"Manche arabische Autoren vermitteln ein Zerrbild“

Der jordanische Literaturpreisträger Jalal Barjas, 2021
Der jordanische Literaturpreisträger Jalal Barjas, 2021

Der jordanische Schriftsteller Jalal Barjas hat mit seinem bisher nur auf Arabisch erschienenen Roman "Notizbücher des Buchhändlers“ den diesjährigen International Prize for Arabic Fiction gewonnen, den wichtigsten Literaturpreis in der arabischen Welt. Rim Najmi hat auf dem Internationalen Literaturfestival in Berlin mit ihm gesprochen.

Von Rim Najmi

Ihr Abend auf dem Internationalen Literaturfestival Berlin wurde von so vielen Menschen besucht, dass Sie mehr Exemplare Ihres Romans "Notizbücher des Buchhändlers“ signieren sollten, als Sie dabei hatten. Wie kommen Sie als arabischer Schriftsteller beim deutschen Publikum an?

Jalal Barjas: Ich war sehr froh, mit den Lesern in Deutschland in Kontakt zu treten. Im Gespräch mit dem Publikum spürte ich eine Neugier auf arabische Literatur und den Wunsch, etwas über neue Ideen, andere Perspektiven und das Leben im Nahen Osten zu erfahren. Das brachte mich dazu, darüber nachzudenken, wie es generell mit den Übersetzungen aus dem Arabischen in andere Sprachen – auch ins Deutsche – bestellt ist. Ich wundere mich, warum so wenige arabische Werke übersetzt werden, wenn das Bedürfnis nach Bereicherung über die Grenzen der Kulturen hinaus so groß ist.

"Notizbücher des Buchhändlers“ soll demnächst ins Englische und von dort aus in weitere Sprachen übersetzt werden. Was halten Sie von den Übersetzungen arabischer Literatur in andere Sprachen? Neigen westliche Verlage tatsächlich zu arabischen Werken, die orientalistischen Stereotypen entsprechen oder die  "Tabus brechen" wollen?
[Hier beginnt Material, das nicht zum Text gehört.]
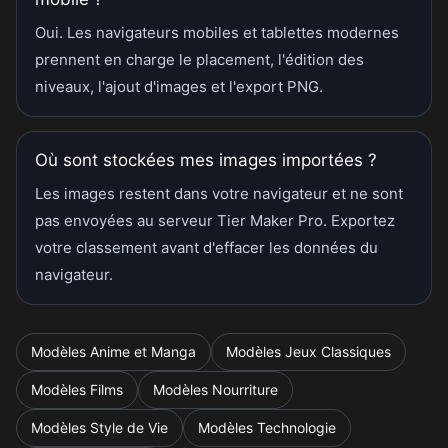
Oui. Les navigateurs mobiles et tablettes modernes
prennent en charge le placement, l'édition des
niveaux, l'ajout d'images et l'export PNG.
Où sont stockées mes images importées ?
Les images restent dans votre navigateur et ne sont
pas envoyées au serveur Tier Maker Pro. Exportez
votre classement avant d'effacer les données du
navigateur.
Modèles Anime et Manga
Modèles Jeux Classiques
Modèles Films
Modèles Nourriture
Modèles Style de Vie
Modèles Technologie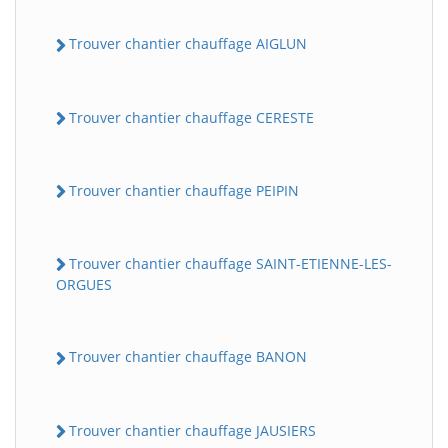
Trouver chantier chauffage AIGLUN
Trouver chantier chauffage CERESTE
Trouver chantier chauffage PEIPIN
Trouver chantier chauffage SAINT-ETIENNE-LES-
ORGUES
Trouver chantier chauffage BANON
Trouver chantier chauffage JAUSIERS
BarjasEinige westliche Verlage haben durchaus eine orientalistische Sicht auf die arabische Literatur, wonach Araber als rückständig gelten und nicht auf der Höhe der menschlichen Zivilisation sind. Andere Verlage entscheiden nach kommerziellen Gesichtspunkten, welche arabische Literatur sie übersetzen – ganz gleich, ob das Material von den Lesern akzeptiert wird oder nicht. So wurden und werden einige arabische Schriftsteller regelmäßig übersetzt, obwohl sie nicht zu den besten zählen, die die arabische Welt zu bieten hat. Aber sie erfüllen schlicht die Erwartungen im Westen und das qualifiziert ihre Texte für die Übersetzung. Leider vermitteln einige arabische Schriftsteller ein Zerrbild ihrer Gesellschaften.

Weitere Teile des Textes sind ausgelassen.